Find the line that contains "(246, 201) = (728, 128): picture -> none" in the entries below. Output it and each later line exactly, and nothing else.
---------- Dataset
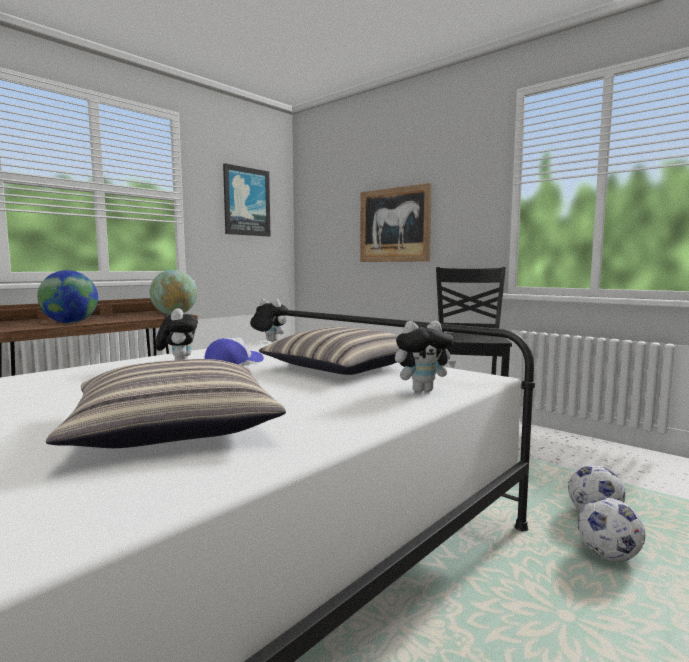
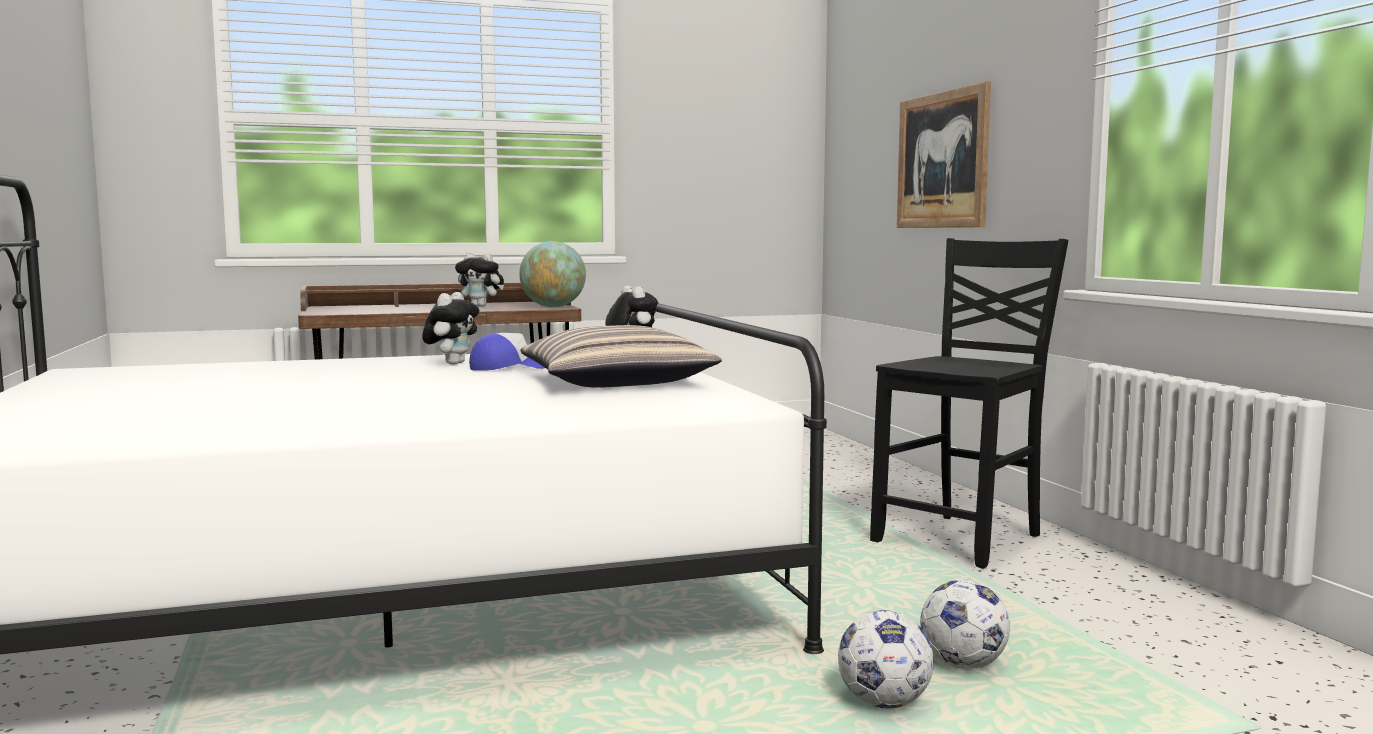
camera: 30 degrees right, 0 degrees up
(70, 323) = (408, 310): globe -> none
(174, 426) = (304, 406): pillow -> none
(246, 201) = (728, 128): picture -> none
(422, 390) = (622, 408): plush toy -> plush toy (481, 306)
--------------------
* [Answer space]
(246, 201) = (728, 128): picture -> none
(422, 390) = (622, 408): plush toy -> plush toy (481, 306)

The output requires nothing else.